**What to do:**
A - Name each writer whom the food blog excerpt credits with making people aware of dangers in the food supply chain.
B - Output the part of the food blog excerpt from "Diehl’s Breads; We" up to and including "much, much more.", copied exactly.

**Given text:**
──────────

But, sadly, we won’t be going back, and foodies who dreamed of such a pilgrimage will not have that experience either.
25 January 2010
This list is the first of several “My Favourites” I plan to compile over the next few weeks. Products, restaurants, books, wines, and more to come….
Aromatics “Hamming It Up” ; The talented Noel Crawford hit the jackpot with his fabulous glaze and baste for our Christmas and summer ham. Spicy, sweet and delicious. And so easy!
Mandy’s Horseradish; We couldn’t be without this spicy condiment in our refrigerator. Perfect for roast beef, sausages and smoked salmon
Seasmoke Cold Smoked Salmon; This particular smoked salmon produced by Regal is miles ahead of the pack, and there’s always some in my frig. A Norwegian visitor this summer declared it the best she’d ever tasted and I agree.
Proper Hand Cooked Potato Crisps; I love the way these potato crisps from Nelson are packaged with the name of the person who hand made them, and with the potato that was used. (I hadn’t even heard of Lady Rosetta potatoes!) They’re the most more-ish potato crisp and nothing artificial about them.
Purewasabi; Grown in Canterbury and wonderfully pungent and creamy. Already mixed with a little lemon, oil and salt it has been an essential addition to our sashimi this summer at the beach, and puts the artificially coloured Japanese tubes to shame.
Piako Yogurt; Thank goodness Nosh opened in Matakana in December so I can get my fix of the mango flavoured yogurt, although my friends prefer the passionfruit version.
Waiheke Island Herb Spread; Hand made by Wendy Kendall with 12 different herbs and Waiheke olive oil, this spread has appeared on almost every meat I’ve barbecued this summer and was superb with fresh kingfish.
Diehl’s Breads; We plan our trips north to suit the opening hours of Diehl’s German bakery in Hillside Rd, Glenfield. Dark chewy rye, a lighter caraway seed loaf, yogurt bread and much, much more.
Mahurangi Oysters; These sweet creamy oysters have been fabulous, shucked in front of my eyes in the Matakana farmer’s market each Saturday. They’re spawning right now but as soon as the weather starts to cool, I will be right into them again.
Montebello Sugo di Pomodoro al Basilico; I always thought the absolute best product stocked at Sabato was the Salvagno Pitted Olives in evoo. But now I think this amazing tomato sauce from an organic company in Italy is equally addictive and has a depth of flavour I can hardly produce in my own tomato sauce. A store cupboard essential!
11 January 2010
The start of a new decade is a time for contemplation. Foodies have not been served well in the past ten years, IMHO. Around the beginning of this century we had a bright and burgeoning food scene with a terrific choice of foods, a real future in artisan production and some superb restaurants where individual chefs displayed unique skills and put together original clever food that they could stamp with their own individuality.
So what has gone wrong? We continue to have great food available, farmer’s markets have really taken off so enlightened cooks can shop locally each week and as New Zealanders we are exporting fine fare around the globe. But something is missing. We have a nation of people where many are seriously overweight and sick from bad diets, we don’t sit around the table enjoying fresh food and company on a regular basis anymore and too many of us buy all our food from a supermarket system of one stop shopping. (If we must do this at least we should try to favour the chain with local ownership and a real sense of community, where the profits stay firmly in New Zealand.) After all we’ve been through the decade where Michael Pollan, Eric Schlosser, Barbara Kingsolver and many more awakened us to the inherent dangers of much of our food supply chain.

──────────

**Dataset content:**
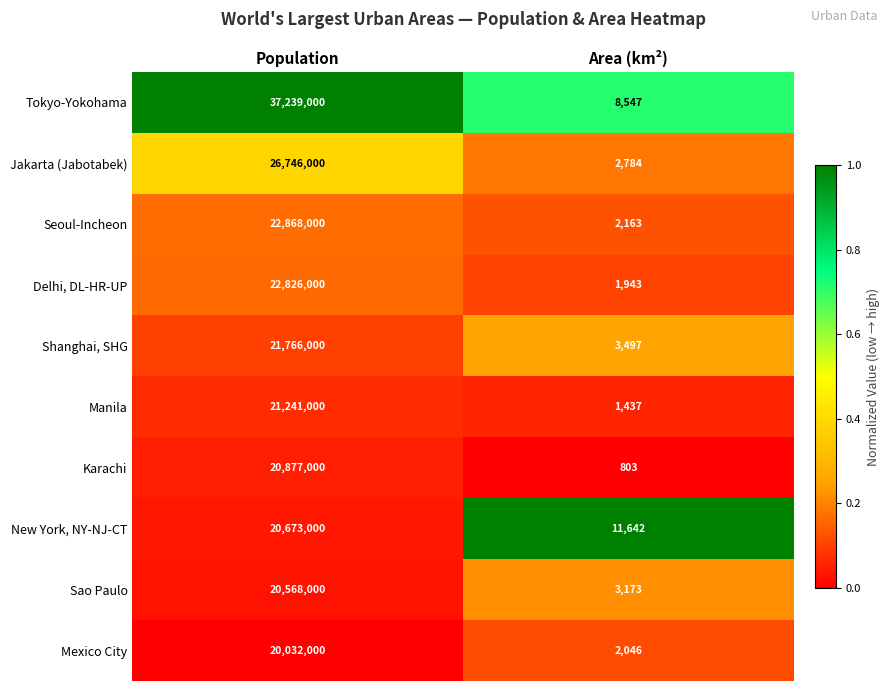

Is it true that Shanghai, SHG equals 3497 at Area (km²)?

True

──────────

**Exercise solutions:**
A - Michael Pollan, Eric Schlosser, Barbara Kingsolver

B -
Diehl’s Breads; We plan our trips north to suit the opening hours of Diehl’s German bakery in Hillside Rd, Glenfield. Dark chewy rye, a lighter caraway seed loaf, yogurt bread and much, much more.